US disappointment fuels share fears
Hopes that the US would embark on a fresh round of fiscal stimulus to boost its ailing economy have been dashed, sparking fresh fears about renewed stock market turmoil.
London's battered shares index dodged its longest losing streak for eight years because of hopes that the US Federal Reserve would announce a third round of money printing, or quantitative easing (QE).
But the hope proved ill-founded when the Fed warned that growth had been slower than expected and said interest rates will remain at a record low for the next two years.
In the wake of the Fed's announcement, stocks on Wall Street fell, which will cause further concern for UK investors who had been boosted after the FTSE 100 Index closed up almost 2%.
The rise meant the London market avoided its eighth consecutive day of falls, which would have been its worst run since January 2003.
The FTSE 100 Index has tumbled some 10% in the past two weeks amid panic that the eurozone will be crushed under the weight of its debts and the US will lead the world back into recession.
Eurozone leaders intervened in bond markets to shore up the finances of debt-ridden Italy and Spain earlier this week.
Traders had pinned their hopes on Fed chairman Ben Bernanke taking action to restore confidence after the US was stripped of its AAA credit rating for the first time.
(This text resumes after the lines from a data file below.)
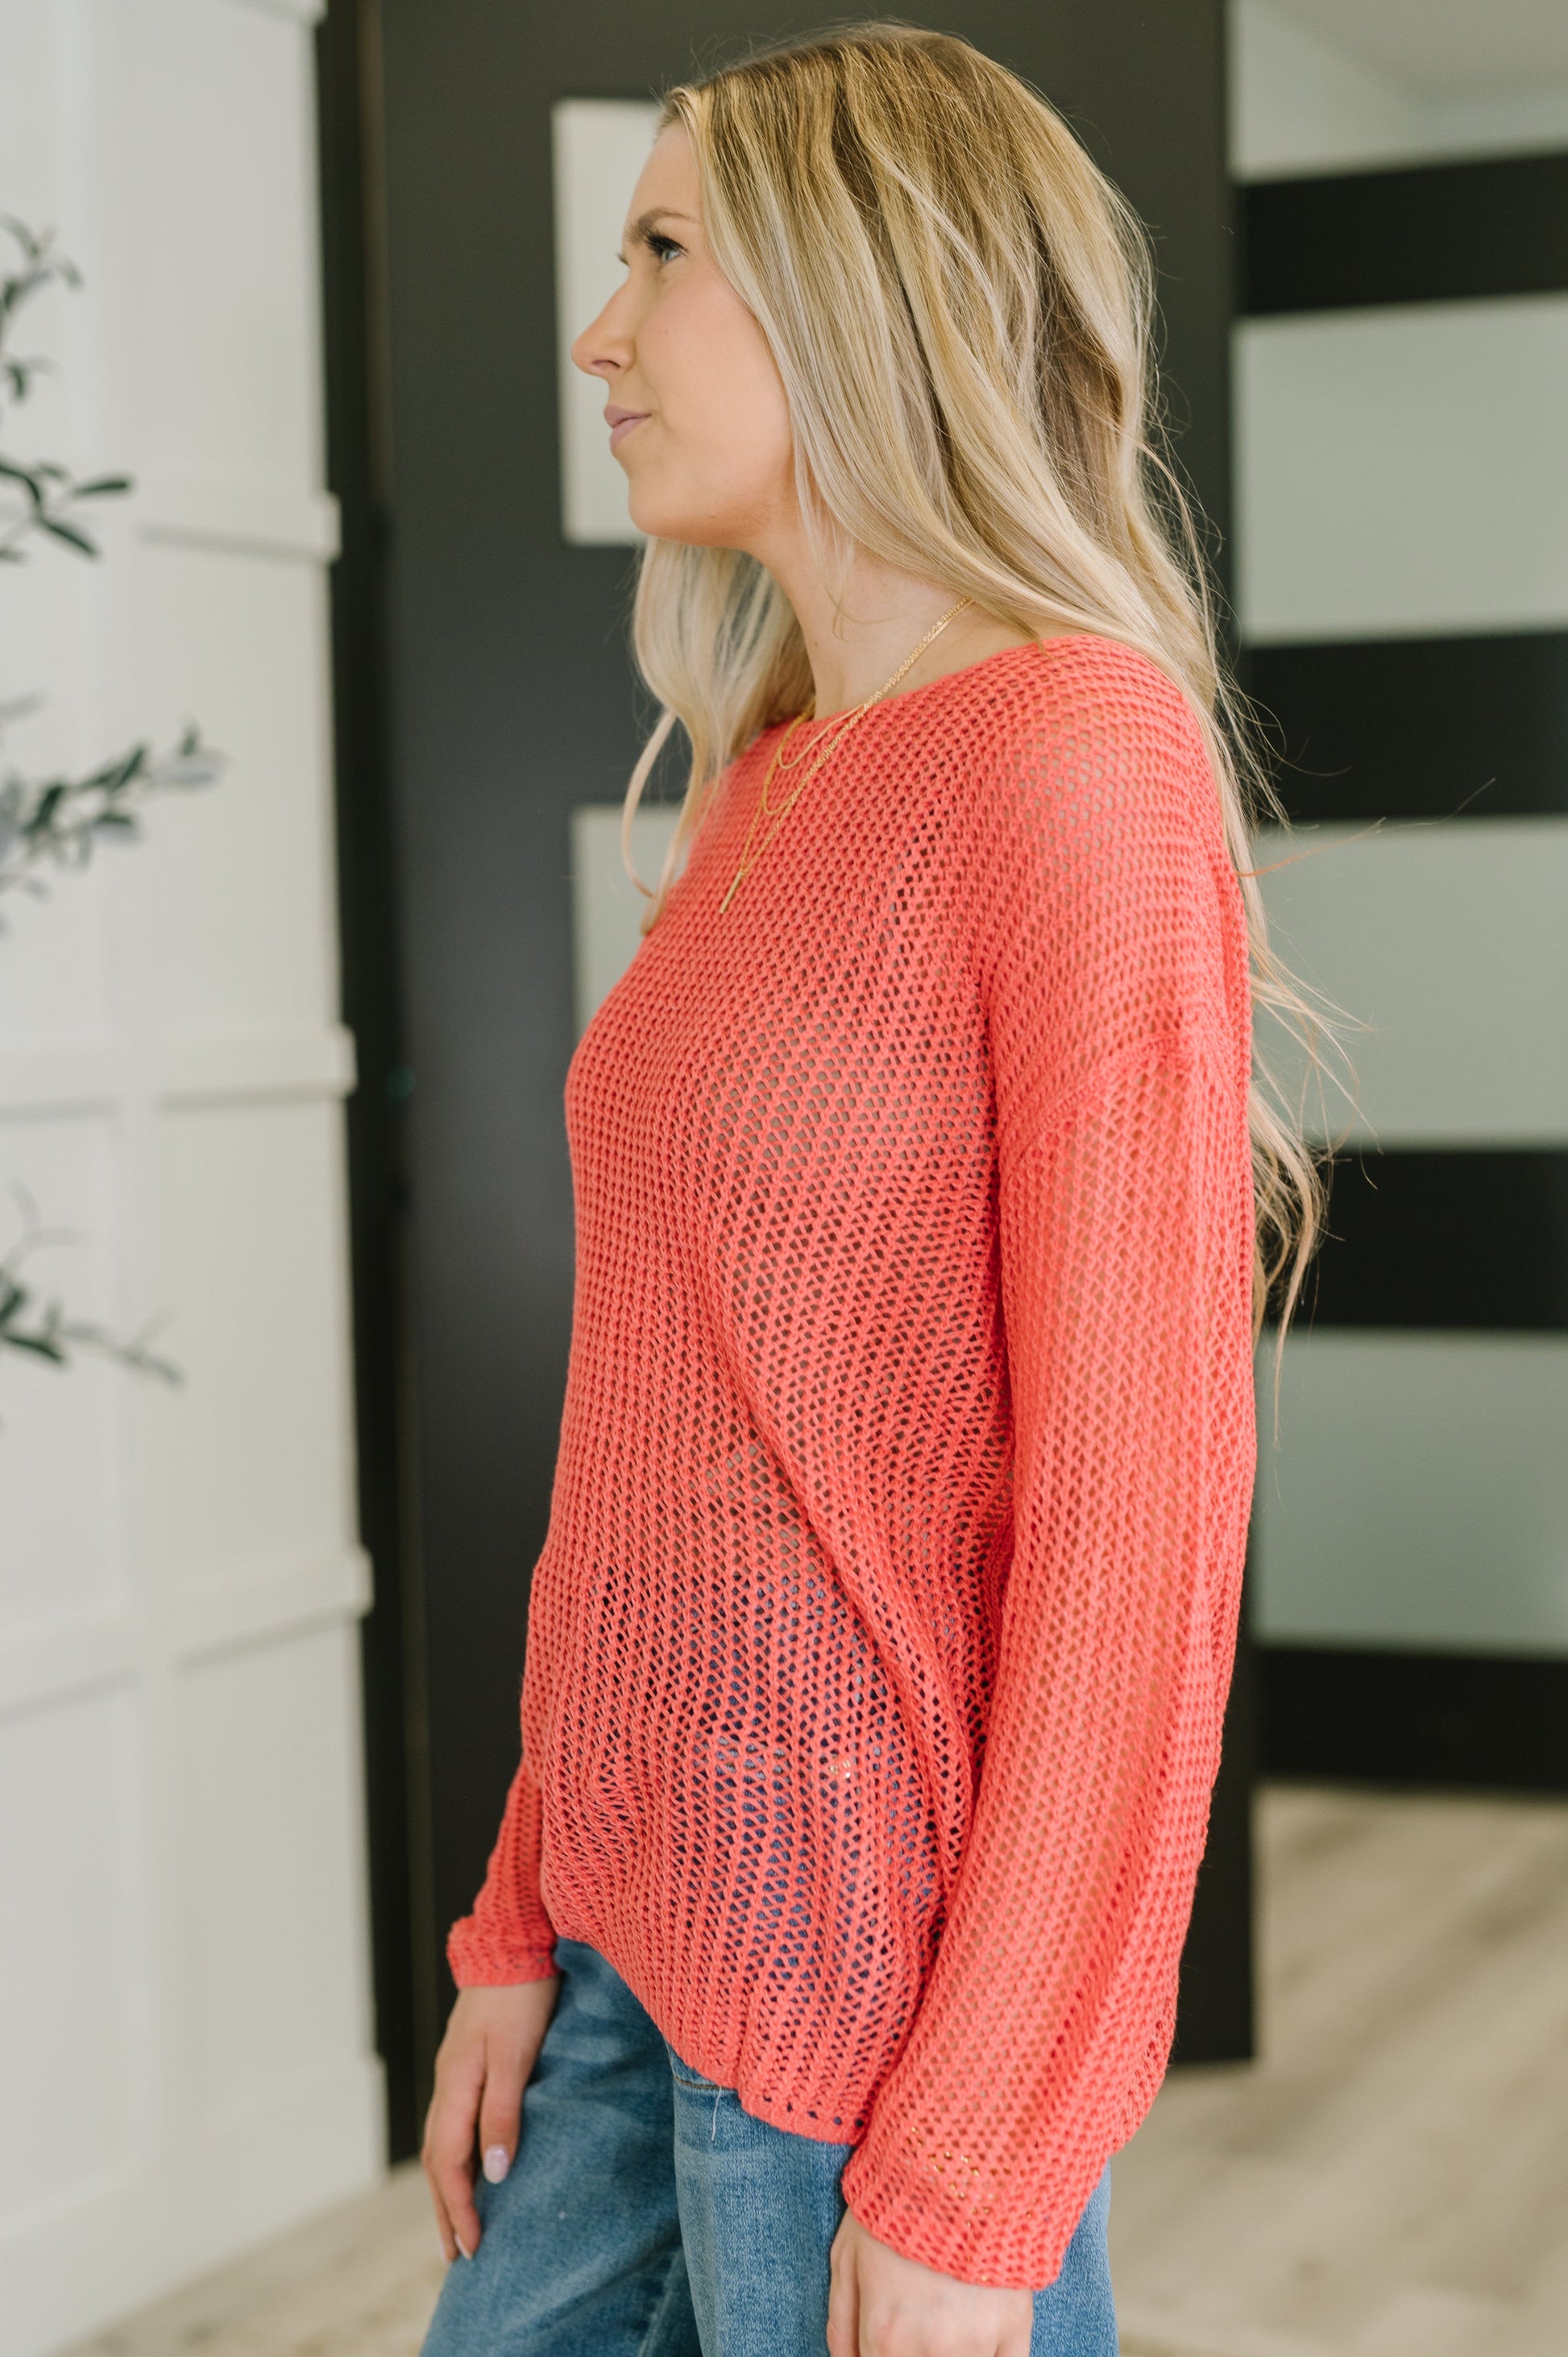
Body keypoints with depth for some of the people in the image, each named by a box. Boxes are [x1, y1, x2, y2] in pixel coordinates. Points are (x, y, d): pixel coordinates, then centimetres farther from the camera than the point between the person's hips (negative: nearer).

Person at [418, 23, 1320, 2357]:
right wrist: (528, 1922, 12)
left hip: (884, 1988, -7)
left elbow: (1140, 1507, -17)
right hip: (645, 1941, 7)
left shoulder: (1079, 760, -14)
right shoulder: (766, 788, 10)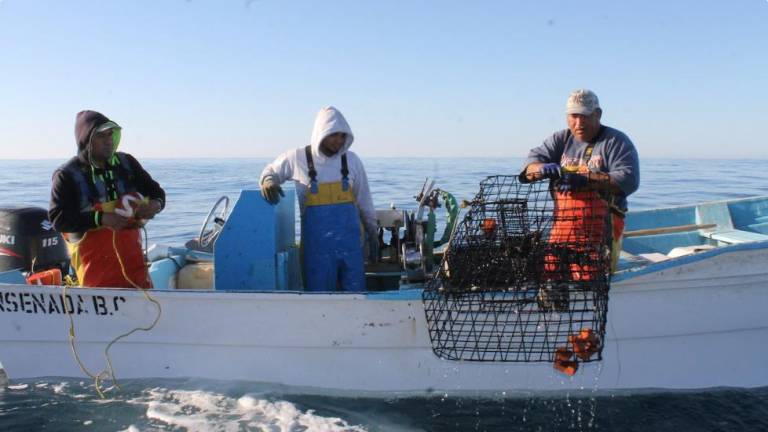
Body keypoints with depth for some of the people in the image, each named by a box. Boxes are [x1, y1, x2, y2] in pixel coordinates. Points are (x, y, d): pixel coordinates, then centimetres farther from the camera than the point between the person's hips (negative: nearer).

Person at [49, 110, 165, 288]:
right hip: (95, 262, -4)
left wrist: (155, 204, -9)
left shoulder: (126, 163, 8)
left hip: (131, 255, 5)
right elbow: (58, 218, -12)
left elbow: (156, 191, 15)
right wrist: (100, 219, -22)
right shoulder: (67, 175, -5)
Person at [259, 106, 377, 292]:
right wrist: (268, 181, -13)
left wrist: (372, 231, 14)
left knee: (355, 291, 9)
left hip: (349, 241, 2)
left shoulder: (351, 160, 2)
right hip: (316, 243, -2)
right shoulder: (297, 158, -3)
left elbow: (363, 199, 10)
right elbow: (271, 171, 12)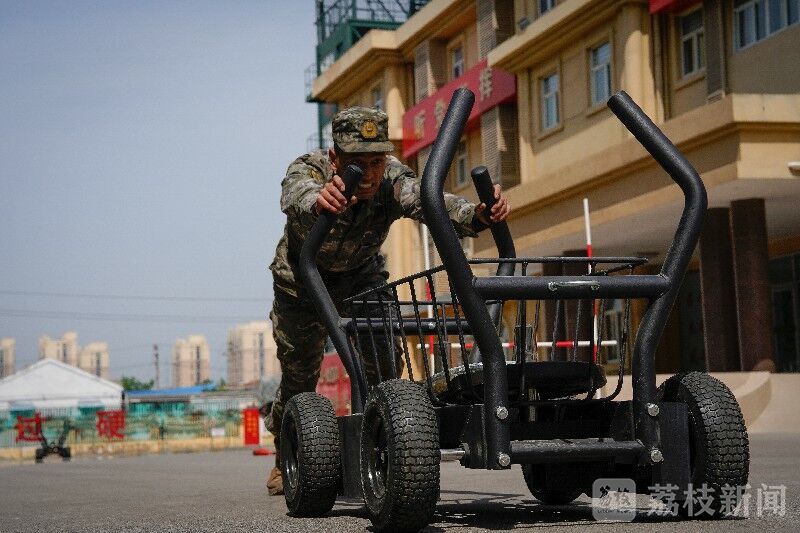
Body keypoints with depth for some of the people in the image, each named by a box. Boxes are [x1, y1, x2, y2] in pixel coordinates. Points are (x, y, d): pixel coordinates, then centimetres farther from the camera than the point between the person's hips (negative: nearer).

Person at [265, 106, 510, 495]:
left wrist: (477, 215, -71)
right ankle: (286, 459, 25)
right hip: (302, 278, -2)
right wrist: (318, 202, -82)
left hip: (362, 275, 2)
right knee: (299, 373, -1)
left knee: (384, 362, -14)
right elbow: (297, 197, -58)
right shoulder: (307, 171, -34)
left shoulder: (393, 180, -30)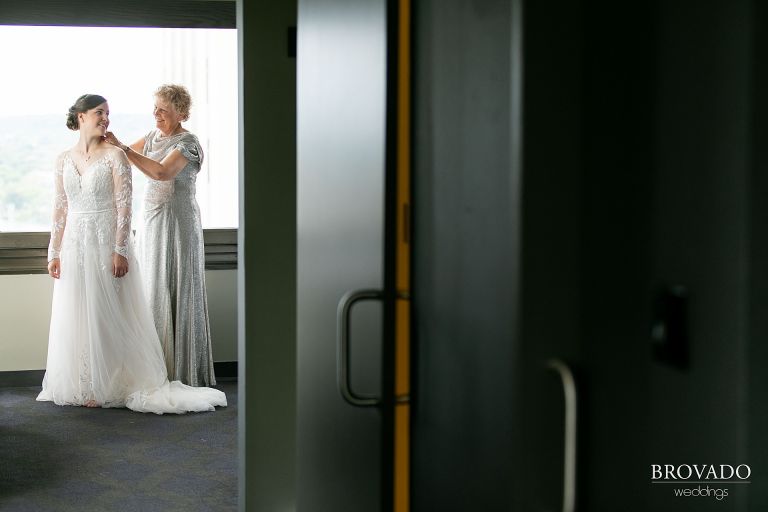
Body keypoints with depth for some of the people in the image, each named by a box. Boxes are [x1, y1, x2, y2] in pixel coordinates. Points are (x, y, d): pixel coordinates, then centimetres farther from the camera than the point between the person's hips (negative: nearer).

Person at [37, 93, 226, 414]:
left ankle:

But the Fed said it expects to keep its key interest rate close to zero until mid-2013.
It was downbeat on the prospects for the US economy, saying that so far this year the economy has grown "considerably slower" than expected and it expected "a somewhat slower pace of recovery over coming quarters".
Despite the initial fall in US share prices there was a rally in the last hour of trading with all three main indices higher. The Dow Jones closed up 4%, the S&P 500 4.7% and the Nasdaq 5.3%.